Task to carry out: Write the next part of the text below about Dr. Kulka and the tea cup, starting right after its final sentence.

Excerpt:
⟨

It was my gynecologist, Dr. Ernst Kulka, who told me to stop drinking coffee.
I haven’t thought about Dr. Kulka in a long time.
Dr. Kulka was born in Vienna, Austria, in 1896. I met him when he was in his eighties. He wore tiny, wire-rimmed glasses, was shorter even than I am—I’m 5 foot 1 ½ inches—and a little stooped over. He was soft-spoken, and I have never had a gentler gynecological exam.
Dr. Kulka warmed the speculum, for one thing, and his breast exams—a thing of beauty. He would bend toward my body and close his eyes tight and keep them closed as if he were dreaming. He leaned in toward my chest, lowered his head, and examined my breasts with the lightest of touches, like a butterfly might. Under his fingers, my breasts transformed into extraordinary flesh. Until he was sure of his findings, Dr. Kulka’s eyes stayed closed.
He learned to detect tumors and abnormalities under many sheets of tissue paper. He was very against the way doctors are taught now: they relied on machines. Women shouldn’t be subjected to needless radiation, often yearly, and wouldn’t be, if doctors were given his training and could feel breasts properly.
When abortions were illegal, Dr. Kulka performed them. He never told me where. It was horrible before Roe v. Wade, you and your doctor were criminals because you didn’t want a child. Dr. Kulka fought for women’s reproductive and other rights. He opened a family planning clinic in Harlem. And, oh yes, he loved delivering babies.
Dr. Kulka stopped practicing in 1991 when he was 91. He died in 1993.
I miss him, I like remembering him, visiting his office, and have many thoughts while lying in bed, half-asleep, before I get myself up, and when drinking my first cup of tea in a large cup. I drift on thoughts.
I’m particular about my tea cup. Sometimes I switch cups until I find the right one. I prefer a large cup, usually older-fashioned, but have drunk from many kinds of teapots and cups, and usually return to something with a history. Once it was a cup given to me by artist Kiki Smith, a beautiful, old cup she found in Germany. I don’t know what happened to it. I think it broke. I must have broken it, somehow it was dropped. I was favorite cup-less for a while, out of sorts or not myself, because a habit was broken too.

⟩

Page-level text extractions
⟨

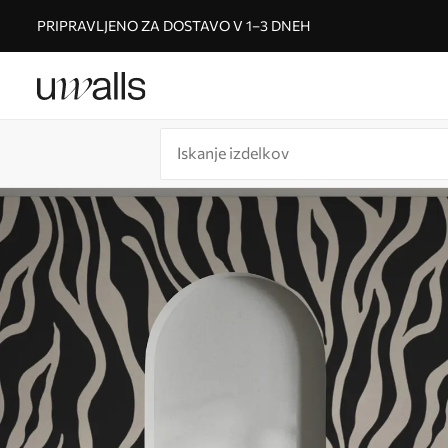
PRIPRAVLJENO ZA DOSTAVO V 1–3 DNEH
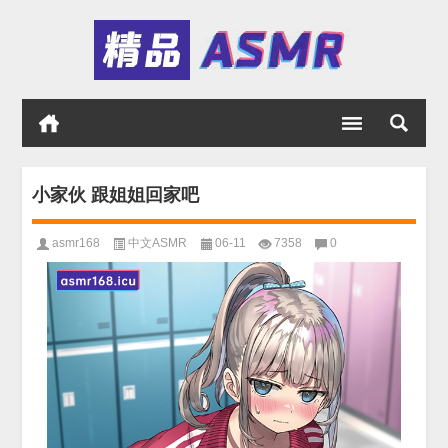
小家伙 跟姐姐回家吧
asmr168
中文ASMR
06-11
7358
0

⟩
⟨

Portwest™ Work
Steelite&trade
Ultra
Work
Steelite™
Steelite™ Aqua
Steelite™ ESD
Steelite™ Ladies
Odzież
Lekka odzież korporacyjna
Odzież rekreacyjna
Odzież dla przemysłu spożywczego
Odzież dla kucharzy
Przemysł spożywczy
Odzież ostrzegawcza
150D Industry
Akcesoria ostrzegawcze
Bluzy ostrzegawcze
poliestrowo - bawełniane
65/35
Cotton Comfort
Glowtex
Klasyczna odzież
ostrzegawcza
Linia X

⟩

Response area:
What I eat for breakfast and when I eat has changed. I like to change my habits, though they’re hard to change. For a while, I ate soon after I awoke. I used to eat muesli. I used to eat eggs. Now, I have my tea, and don’t eat anything for an hour or two. I’m not sure why. It might be because the morning is a simpler, quieter time, and I want the morning to go on and on.
Now I eat a slice of whole wheat toast, I like it dark with jam.
After breakfast, I might begin to write. Or not. But I turn my phone off. I look at what I wrote the day before or a week ago, and drink my last cup of tea. Or, I do email, which is dangerous, because it leads me faraway from what I believe I should do, write. I procrastinate or avoid, and emails and texts make me nervous, anxious, because there are many messages to answer or put off until later, when you might forget.
I am not a writer with a lot of discipline or regular writing habits. Somehow I get my writing done, because once I start a story, I want to see what happens, I’m curious, keep it going, to see where it goes, and, also, I finish what I start.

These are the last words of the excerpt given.